Work began in 2015 at the Port of Galveston in Texas to decommission and disassemble the onetime World War II Liberty Ship that was later fitted with a nuclear reactor to power U.S. military and civilian operations in the Panama Canal in the 1960s and 1970s.
Beginning in late April, workers removed large parts from the STURGIS’ reactor containment vessel and then its reactor pressure vessel. The pressure vessel last week was placed in a specially designed shipping container for transport, arriving Monday at Waste Control Specialists’ privately operated disposal site in Andrews County, Texas.
Since cleanup work began, the Army Corps has sent more than 850,000 pounds of radioactive components from the STURGIS to Waste Control Specialists for permanent disposition. That material represented more than 98 percent of the barge’s radioactivity.

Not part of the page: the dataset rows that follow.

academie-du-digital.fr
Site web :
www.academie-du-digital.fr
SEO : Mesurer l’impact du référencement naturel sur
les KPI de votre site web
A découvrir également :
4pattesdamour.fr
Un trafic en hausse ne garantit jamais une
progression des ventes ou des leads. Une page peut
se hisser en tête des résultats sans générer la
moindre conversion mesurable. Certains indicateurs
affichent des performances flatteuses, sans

The reactor containment vessel, as the name states, held the STURGIS’ pressure vessel and other reactor parts. The reactor pressure vessel itself encompassed the reactor core and “was the primary source of the radioactivity remaining on the STURGIS.,” Army Corps spokesman Chris Gardner said by email Thursday.
Next up in the project is extraction, packing, and shipment of the final contaminated material in the vessel. “At this time, we are assessing the possibility to leave the remaining portions of the reactor containment vessel,” Gardner wrote. “A radiological release survey will be done to ensure this is feasible. It will then be processed as scrap metal by the shipbreaker” in Brownsville, Texas.
The decommissioning phase of the project is due for completion next spring, Gardner said.
The Army Corps in April acknowledged that project completion had been delayed again, from summer 2018 to summer 2019. The full cost for decommissioning has also increased to about $67 million, from the previously projected $51.5 million.
Both the schedule delay and cost spikes are linked to challenges that developed during the project, officials have said, including gaining access to the reactor containment vessel.
CB&I Federal Services LLC is the contractor for the decommissioning, dismantlement, and disposal operation.